**O PROBLEMA**: Dê continuidade à notícia sobre a queda dos preços do café em Nova York, começando logo após a última frase do texto.

Café: Pandemia e clima pressionam os preços nesta 2ª feira em Nova York

A pandemia do Coronavírus voltou a pressionar os preços do café neste início de semana. No início da tarde desta segunda-feira (20), os principais contratos registravam quedas acima de 200 pontos na Bolsa de Nova York (ICE Future US).
Por volta das 13h09 (horário de Brasília), setembro/20 tinha quebra de 285 pontos, valndo 99,35 cents/lbp, dezembro/20 tinha baixa de 270 pontos, valendo 102,10 cents/lbp, março/21 registrava queda de 265 pontos, valendo 104,20 cents/lbp e maio/21 tinha baixa de 260 pontos, negociado por 105,35 cents/lbp.
"Os preços do café nesta manhã estão mais fracos com a preocupação de que o aumento das infecções por Covid nos EUA reduza a demanda de café, já que os estados podem ser forçados a reimpor medidas de bloqueio que mantêm os consumidores afastados dos restaurantes na tentativa de conter o aumento de infecções", destacou o site internacional Barchart em sua análise diária.
As condições do clima na principal região produtora do país, sul de Minas Gerais, também ajudam a pressionar os preços em Nova York. Segundo as previsões do Instituto Nacional de Meteorologia (Inmet) para os próximos dias indicam tempo seco e com temperaturas amenas nas principais áreas produtoras do sul de Minas Gerais. As condições favorecem a colheita.

**DADOS REGISTRADOS**:
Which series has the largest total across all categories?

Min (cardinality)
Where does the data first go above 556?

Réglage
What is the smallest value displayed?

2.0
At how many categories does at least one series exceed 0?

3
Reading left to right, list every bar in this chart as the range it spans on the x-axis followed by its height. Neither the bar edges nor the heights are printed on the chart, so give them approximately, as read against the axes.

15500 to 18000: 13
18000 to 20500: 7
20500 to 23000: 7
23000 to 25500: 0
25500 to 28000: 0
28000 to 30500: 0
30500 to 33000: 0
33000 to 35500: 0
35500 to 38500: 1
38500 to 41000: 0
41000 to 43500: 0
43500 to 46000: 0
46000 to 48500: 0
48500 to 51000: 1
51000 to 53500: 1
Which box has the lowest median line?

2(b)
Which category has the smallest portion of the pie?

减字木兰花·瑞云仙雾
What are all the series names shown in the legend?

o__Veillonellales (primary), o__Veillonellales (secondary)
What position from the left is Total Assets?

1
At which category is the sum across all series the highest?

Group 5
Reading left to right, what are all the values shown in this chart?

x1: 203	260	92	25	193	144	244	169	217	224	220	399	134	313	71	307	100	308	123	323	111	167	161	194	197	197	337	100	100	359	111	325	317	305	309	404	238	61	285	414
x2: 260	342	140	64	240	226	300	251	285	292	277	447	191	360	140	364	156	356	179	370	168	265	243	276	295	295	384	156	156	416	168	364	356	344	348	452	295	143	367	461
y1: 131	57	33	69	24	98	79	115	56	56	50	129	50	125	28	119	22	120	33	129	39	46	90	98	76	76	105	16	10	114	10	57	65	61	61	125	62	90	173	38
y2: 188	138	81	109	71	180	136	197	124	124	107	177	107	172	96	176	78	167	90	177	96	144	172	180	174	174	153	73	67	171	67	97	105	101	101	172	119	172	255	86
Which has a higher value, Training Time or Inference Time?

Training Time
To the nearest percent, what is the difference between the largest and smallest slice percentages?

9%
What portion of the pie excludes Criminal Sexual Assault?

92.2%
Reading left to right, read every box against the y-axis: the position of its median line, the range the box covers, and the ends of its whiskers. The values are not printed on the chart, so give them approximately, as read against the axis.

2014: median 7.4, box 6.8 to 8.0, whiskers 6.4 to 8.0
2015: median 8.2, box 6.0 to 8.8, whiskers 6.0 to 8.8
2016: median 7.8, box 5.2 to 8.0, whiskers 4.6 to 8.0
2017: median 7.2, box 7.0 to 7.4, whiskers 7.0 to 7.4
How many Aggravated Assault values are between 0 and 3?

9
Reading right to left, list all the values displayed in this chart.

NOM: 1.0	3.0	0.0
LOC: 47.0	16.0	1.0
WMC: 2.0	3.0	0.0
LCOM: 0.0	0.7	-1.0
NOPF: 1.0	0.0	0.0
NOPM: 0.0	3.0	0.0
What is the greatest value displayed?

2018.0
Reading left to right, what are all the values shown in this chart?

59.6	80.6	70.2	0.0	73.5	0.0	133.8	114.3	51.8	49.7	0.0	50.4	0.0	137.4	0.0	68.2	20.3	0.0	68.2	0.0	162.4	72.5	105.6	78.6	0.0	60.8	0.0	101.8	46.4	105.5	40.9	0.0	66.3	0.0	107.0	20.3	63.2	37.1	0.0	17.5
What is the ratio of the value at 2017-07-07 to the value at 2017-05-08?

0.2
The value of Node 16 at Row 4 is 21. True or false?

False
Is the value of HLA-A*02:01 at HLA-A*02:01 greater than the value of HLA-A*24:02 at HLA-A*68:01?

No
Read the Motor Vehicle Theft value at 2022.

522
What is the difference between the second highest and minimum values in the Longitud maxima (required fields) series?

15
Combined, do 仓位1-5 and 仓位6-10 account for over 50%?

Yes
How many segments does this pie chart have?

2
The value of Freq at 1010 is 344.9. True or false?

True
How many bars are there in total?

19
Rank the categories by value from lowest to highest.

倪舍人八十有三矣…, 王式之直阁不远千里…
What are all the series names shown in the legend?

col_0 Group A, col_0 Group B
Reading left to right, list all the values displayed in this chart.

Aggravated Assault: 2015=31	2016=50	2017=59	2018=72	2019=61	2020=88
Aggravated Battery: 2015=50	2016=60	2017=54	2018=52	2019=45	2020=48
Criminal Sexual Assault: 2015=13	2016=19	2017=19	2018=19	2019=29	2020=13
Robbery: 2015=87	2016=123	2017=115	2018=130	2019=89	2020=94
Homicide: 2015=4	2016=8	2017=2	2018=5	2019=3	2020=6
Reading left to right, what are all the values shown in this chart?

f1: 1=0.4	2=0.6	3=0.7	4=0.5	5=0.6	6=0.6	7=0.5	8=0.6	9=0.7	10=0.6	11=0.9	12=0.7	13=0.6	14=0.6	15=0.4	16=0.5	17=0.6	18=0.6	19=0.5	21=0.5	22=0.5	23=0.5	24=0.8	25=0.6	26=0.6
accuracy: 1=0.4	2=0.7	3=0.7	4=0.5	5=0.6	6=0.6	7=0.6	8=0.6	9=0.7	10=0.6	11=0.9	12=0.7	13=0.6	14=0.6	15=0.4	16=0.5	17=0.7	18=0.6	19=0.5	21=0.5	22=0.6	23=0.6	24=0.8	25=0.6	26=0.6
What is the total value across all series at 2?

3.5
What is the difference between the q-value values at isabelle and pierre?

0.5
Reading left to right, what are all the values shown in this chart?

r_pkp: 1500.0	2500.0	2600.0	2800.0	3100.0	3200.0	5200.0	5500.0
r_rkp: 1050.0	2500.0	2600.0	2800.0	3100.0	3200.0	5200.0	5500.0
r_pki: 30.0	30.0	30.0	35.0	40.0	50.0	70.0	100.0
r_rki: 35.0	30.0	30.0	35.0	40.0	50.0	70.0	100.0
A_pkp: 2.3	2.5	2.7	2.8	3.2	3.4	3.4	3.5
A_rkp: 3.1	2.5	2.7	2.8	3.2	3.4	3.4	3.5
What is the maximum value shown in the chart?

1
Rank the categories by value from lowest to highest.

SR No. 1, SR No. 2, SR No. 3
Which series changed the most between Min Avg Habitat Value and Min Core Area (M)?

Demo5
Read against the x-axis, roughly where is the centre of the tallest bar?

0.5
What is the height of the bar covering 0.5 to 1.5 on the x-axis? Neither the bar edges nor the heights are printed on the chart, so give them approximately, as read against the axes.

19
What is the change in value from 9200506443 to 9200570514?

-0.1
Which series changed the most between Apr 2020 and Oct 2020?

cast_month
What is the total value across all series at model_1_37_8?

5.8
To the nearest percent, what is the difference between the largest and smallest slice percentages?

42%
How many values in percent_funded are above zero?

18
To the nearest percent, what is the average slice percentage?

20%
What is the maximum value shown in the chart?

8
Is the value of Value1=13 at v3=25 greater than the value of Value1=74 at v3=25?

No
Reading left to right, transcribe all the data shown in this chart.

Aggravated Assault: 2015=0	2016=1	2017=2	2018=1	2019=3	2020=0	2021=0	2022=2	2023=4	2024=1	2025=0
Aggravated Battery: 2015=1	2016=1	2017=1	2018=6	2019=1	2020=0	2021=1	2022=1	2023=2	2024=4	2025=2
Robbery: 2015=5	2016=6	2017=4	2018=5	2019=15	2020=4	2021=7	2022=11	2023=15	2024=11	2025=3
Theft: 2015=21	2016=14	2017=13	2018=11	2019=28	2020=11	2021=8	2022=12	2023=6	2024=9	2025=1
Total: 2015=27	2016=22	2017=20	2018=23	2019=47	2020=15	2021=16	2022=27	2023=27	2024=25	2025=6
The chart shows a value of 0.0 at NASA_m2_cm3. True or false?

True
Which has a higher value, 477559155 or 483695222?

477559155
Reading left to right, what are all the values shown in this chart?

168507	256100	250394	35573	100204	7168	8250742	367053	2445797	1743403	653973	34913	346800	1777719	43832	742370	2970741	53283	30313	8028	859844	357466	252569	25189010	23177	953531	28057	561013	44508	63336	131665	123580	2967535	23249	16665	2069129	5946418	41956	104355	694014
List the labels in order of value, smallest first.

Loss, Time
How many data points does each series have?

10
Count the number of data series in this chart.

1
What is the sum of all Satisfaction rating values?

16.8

**RESPOSTA DA TAREFA**:
Mercado físico - Última sessão
O tipo 6 bebida dura bica corrida teve alta de 2,96% em Guaxupé/MG, sendo negociado por R$ 522,00. Patrocínio/MG registrou valorização de 3%, negociado por R$ 515,00. Em Varginha/MG a alta foi de 6,80%, com preços estabelecidos por R$ 550,00. Franca/SP teve alta de 4,95%, valendo R$ 530,00.
O tipo cereja descascada teve alta de 2,62% em Guaxupé/MG, estabelecendo os preços por R$ 587,00. Patrocínio/MG registrou alta de 2,73%, negociado por R$ 565,00 e Varginha/MG registrou alta de 2,52%, sendo negociado por R$ 610,00. Poços de Caldas/MG manteve a estabilidade por R$ 602,00.